We can write $R(T)=\bigcup_{n=1}^{+\infty}T(B(0,n))$. We have to show that $T(B(0,n))$ is nowhere dense. Otherwise, the closure of $T(B(0,1))$ would have a non-empty interior, and we would have $B(0,r)\subset \overline{T(B(0,1)}$ for some $r>0$. Considering $T/r$ if necessary, we can assume that $r=1$. Let $y\in Y$ such that $y\notin R(T)$ of norm $1$. We can construct, by induction on $n$, a sequence $\{x_k\}\subset B(0,1)$ such that for each $n$, $$\left\lVert y-T\left(\sum_{j=1}^n\frac{x_j}{2^j}\right)\right\rVert\in (0,2^{-(n+1)}).$$ Indeed, take $x_1\in B(0,1)$ such that $\lVert y-Tx_1\rVert\leq \frac 12$. Then $y-Tx_1\notin R(T)$, and is of norm $\leq 1/2$. Take $x_2'$ of norm $\leq 1/2$ such that $Tx'_2$ approaches $y-Tx_1$ up to $1/4$ and take $x_2=2x_2'$. If $x_1,\dots,x_n$ are construct, we have that $y-T\left(\sum_{j=1}^n\frac{x_j}{2^j}\right)\notin R(T)$. Let $x'_{n+1}$ of norm $\leq 2^{-(n+1)}$ such that $$\left\lVert y-T\left(\sum_{j=1}^n\frac{x_j}{2^j}\right)-T'x_{n+1}\right\rVert\leq 2^{-(n+1)},$$ and take $x_{n+1}=2^{n+1}x'_{n+1}$. Let $s_n:=\sum_{k=1}^n2^{-k}x_k$. Since $\lVert x_k\rVert\leq 1$, we have $\lVert s_{m+n}-s_n\rVert\leqslant 2^{-n}$, hence $(s_n,n\geqslant 1)$ is a Cauchy sequence, which converges, by completeness of $X$ to some $x$. By boundedness of $T$, we would have $y=Tx$ (because $s_n\to x$ and $Ts_n\to y$), a contradiction.
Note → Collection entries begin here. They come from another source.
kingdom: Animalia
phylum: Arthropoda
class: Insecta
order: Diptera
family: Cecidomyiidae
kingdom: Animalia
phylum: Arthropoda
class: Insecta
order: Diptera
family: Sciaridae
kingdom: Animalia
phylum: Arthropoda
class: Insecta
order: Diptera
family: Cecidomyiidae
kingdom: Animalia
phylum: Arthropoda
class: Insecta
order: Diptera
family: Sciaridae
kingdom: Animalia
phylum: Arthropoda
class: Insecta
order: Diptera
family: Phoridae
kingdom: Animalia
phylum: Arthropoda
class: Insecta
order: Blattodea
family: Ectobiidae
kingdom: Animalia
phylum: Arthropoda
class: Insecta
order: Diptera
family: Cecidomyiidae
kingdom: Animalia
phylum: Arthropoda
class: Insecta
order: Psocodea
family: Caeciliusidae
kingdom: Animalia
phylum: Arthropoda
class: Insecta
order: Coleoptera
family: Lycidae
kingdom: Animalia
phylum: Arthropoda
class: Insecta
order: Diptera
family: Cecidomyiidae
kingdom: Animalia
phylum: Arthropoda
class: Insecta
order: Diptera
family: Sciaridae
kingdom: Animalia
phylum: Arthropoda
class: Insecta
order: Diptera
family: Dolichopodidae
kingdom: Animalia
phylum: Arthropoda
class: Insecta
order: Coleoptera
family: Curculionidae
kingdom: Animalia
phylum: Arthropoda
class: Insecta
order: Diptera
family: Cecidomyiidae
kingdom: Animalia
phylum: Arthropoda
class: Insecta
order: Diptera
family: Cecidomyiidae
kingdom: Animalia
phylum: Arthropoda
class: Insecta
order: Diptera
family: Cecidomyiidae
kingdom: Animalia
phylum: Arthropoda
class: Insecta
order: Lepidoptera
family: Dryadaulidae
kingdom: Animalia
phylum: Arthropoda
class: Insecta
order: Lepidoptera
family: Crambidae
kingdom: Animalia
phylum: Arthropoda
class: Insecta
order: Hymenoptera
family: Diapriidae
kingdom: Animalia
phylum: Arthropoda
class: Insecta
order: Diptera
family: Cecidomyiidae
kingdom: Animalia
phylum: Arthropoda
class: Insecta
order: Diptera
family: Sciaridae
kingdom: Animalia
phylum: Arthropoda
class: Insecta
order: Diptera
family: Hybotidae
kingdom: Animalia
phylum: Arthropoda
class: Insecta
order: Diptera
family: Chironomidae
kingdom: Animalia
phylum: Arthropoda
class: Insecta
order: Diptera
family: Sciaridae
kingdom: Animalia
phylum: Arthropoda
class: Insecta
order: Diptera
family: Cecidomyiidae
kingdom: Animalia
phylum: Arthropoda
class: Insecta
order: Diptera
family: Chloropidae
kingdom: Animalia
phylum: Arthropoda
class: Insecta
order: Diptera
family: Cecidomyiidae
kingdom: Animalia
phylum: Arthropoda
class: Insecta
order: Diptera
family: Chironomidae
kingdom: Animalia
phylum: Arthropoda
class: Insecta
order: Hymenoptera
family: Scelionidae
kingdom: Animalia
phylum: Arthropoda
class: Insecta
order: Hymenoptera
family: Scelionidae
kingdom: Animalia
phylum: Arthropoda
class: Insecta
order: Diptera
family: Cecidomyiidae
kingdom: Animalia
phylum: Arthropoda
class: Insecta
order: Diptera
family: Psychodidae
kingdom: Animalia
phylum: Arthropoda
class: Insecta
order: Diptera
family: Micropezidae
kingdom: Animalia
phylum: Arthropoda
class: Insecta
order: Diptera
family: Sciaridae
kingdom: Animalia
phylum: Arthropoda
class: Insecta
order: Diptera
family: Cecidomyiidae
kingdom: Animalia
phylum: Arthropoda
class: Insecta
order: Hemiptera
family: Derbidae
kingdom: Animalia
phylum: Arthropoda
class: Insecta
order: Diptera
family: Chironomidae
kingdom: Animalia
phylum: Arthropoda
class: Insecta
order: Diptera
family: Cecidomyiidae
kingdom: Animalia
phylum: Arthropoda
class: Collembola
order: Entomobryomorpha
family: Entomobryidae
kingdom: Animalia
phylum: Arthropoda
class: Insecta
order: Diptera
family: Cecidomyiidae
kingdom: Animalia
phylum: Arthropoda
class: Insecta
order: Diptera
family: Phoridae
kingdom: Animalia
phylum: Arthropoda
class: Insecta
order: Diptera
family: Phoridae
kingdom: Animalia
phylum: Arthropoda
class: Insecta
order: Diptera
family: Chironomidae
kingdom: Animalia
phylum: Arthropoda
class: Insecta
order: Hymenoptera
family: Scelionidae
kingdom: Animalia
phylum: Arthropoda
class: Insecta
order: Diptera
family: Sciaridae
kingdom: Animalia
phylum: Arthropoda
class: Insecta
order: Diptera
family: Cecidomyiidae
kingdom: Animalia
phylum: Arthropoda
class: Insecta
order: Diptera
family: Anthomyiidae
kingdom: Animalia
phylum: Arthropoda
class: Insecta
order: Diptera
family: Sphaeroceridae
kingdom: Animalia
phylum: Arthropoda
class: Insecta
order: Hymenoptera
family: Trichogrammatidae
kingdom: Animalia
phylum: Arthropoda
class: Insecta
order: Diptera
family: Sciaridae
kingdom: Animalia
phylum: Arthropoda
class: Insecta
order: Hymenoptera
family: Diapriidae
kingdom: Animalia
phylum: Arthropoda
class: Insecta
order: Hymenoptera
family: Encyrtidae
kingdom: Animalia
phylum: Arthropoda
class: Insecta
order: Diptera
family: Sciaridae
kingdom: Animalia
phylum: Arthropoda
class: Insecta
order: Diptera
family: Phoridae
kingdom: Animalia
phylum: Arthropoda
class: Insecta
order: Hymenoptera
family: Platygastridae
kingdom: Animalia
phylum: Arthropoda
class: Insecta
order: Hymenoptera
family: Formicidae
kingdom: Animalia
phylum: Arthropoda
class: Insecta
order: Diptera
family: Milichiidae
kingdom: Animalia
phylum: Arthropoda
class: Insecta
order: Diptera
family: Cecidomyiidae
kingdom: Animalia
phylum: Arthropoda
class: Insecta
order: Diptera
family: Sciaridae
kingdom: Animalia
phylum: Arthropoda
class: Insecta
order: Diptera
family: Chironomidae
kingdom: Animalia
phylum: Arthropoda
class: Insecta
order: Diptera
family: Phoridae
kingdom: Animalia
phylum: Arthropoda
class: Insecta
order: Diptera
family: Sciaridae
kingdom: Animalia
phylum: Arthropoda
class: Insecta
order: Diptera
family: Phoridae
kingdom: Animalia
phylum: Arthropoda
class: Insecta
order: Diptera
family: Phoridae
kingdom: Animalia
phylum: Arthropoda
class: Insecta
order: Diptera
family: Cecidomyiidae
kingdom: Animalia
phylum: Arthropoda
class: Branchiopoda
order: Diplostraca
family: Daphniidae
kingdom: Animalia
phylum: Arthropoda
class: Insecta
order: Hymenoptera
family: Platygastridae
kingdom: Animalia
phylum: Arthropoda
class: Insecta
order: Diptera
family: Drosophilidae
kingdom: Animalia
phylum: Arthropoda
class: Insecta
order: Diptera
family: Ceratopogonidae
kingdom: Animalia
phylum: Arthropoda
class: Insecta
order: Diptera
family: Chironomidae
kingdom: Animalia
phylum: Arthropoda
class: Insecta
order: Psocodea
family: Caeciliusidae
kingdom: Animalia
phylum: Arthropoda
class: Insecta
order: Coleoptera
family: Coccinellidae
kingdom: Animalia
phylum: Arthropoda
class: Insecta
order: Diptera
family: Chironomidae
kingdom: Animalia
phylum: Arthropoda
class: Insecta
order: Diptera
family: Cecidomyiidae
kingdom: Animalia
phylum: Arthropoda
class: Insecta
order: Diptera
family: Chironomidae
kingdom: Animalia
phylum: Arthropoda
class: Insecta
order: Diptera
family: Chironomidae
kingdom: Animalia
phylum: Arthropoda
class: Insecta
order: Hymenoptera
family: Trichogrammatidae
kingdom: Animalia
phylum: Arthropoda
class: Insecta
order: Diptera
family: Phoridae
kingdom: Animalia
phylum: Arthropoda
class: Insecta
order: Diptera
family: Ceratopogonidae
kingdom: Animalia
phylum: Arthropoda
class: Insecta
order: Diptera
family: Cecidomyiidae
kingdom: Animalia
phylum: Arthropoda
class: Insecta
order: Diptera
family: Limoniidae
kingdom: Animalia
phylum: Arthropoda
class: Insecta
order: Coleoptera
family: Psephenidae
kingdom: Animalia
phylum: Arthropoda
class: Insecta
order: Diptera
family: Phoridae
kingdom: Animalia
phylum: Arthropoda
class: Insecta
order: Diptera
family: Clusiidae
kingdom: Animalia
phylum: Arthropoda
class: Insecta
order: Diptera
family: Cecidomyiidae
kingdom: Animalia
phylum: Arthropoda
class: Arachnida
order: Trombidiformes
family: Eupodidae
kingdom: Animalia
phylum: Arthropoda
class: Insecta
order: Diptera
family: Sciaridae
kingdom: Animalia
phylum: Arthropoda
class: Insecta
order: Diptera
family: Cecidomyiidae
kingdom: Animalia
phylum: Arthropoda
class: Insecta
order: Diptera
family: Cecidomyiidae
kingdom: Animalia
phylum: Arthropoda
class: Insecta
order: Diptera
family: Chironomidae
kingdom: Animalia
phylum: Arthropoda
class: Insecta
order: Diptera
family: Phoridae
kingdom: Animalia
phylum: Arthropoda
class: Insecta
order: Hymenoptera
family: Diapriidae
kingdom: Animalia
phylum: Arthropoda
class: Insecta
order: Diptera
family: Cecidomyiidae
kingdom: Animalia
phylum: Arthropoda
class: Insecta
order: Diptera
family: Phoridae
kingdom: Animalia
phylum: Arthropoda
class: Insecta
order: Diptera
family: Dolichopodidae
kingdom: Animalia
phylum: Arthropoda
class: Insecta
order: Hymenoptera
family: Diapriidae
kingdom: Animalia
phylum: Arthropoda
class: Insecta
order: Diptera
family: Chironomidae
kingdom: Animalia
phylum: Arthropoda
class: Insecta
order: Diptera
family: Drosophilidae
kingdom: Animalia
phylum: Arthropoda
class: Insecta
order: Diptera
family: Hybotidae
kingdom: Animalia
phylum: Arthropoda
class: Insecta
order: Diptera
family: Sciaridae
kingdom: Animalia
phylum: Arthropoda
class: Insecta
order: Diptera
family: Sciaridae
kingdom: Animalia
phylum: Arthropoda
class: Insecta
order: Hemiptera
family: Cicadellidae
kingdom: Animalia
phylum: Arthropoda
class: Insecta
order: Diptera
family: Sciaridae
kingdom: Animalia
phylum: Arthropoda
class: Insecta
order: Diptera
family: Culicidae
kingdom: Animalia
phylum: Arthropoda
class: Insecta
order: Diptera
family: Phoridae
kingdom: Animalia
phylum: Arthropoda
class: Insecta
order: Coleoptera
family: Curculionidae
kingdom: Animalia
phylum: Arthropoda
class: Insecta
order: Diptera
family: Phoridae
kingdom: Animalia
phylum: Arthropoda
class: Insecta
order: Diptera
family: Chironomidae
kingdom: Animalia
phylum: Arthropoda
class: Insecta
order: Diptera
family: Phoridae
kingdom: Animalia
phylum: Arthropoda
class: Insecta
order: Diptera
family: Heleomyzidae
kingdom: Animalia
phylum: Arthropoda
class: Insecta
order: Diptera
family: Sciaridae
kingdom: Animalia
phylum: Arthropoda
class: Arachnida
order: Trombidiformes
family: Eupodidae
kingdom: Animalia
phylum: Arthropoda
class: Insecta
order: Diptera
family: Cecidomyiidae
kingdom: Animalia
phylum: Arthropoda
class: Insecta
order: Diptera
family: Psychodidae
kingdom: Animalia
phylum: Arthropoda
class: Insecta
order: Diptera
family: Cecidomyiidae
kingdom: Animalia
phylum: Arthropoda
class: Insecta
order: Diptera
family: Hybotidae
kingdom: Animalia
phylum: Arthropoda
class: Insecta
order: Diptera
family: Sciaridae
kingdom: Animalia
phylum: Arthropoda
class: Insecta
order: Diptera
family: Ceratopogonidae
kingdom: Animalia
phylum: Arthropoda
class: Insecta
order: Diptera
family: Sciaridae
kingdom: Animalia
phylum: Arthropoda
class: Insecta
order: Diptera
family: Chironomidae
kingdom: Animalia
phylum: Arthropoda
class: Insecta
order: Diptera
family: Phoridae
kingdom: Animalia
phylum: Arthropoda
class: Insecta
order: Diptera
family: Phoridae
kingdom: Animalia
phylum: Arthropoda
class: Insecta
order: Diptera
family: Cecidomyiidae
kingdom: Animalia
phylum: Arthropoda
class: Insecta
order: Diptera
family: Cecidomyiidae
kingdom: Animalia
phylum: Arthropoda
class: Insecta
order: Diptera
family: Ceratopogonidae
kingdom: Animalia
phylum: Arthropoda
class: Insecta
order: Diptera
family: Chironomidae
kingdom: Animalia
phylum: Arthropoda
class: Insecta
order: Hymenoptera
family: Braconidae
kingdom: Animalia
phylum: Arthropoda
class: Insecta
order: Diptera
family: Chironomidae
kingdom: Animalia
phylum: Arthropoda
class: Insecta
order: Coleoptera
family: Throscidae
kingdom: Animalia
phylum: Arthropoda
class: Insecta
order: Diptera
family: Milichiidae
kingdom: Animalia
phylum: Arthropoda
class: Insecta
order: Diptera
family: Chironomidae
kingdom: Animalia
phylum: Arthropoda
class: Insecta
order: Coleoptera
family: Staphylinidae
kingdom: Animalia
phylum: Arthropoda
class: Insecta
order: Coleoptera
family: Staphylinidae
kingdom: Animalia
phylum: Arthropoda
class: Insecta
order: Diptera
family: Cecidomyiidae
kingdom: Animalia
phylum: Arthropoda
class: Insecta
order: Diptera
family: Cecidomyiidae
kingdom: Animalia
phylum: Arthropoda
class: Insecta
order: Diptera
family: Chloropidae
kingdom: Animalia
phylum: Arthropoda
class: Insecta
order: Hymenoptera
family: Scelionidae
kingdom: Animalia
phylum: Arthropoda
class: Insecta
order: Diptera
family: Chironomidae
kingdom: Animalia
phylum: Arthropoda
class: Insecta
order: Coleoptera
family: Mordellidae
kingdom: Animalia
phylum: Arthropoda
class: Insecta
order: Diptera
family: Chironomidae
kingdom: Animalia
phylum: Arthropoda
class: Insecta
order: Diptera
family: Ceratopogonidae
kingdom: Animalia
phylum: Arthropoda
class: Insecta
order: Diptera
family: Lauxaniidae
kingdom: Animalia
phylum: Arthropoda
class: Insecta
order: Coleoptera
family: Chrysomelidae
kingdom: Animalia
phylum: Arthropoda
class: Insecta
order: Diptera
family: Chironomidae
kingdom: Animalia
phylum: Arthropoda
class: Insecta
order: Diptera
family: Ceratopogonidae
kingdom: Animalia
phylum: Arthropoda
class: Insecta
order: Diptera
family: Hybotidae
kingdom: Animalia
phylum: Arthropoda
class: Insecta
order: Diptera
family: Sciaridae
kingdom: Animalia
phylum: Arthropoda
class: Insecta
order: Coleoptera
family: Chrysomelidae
I like Davide's answer a lot. But here is another answer that is essentially the same but is phrased slightly differently.

We prove the contrapositive of the desired assertion. That is, we prove that if $T(X)$ (=$R(T)$) is not of the first category in $Y$, then $T$ is surjective.

First observe that the proof of the usual open mapping theorem still works if instead of $Y$ Banach and $T$ surjective we assume that $Y$ is a normed space and $T(X)$ (=$R(T)$) is not of the first category in $Y$.

Thus if $T(X)$ (=$R(T)$) is not of the first category in $Y$, then $T$ is an open mapping from $X$ to $Y$. In particular, $T(X)$ is open in $Y$.

Now deduce that $T$ is surjective by using the following statement (whose proof is an easy exercise): If $V$ is a subspace of a normed space $W$, and $V$ contains an open subset of $W$, then $V=W$.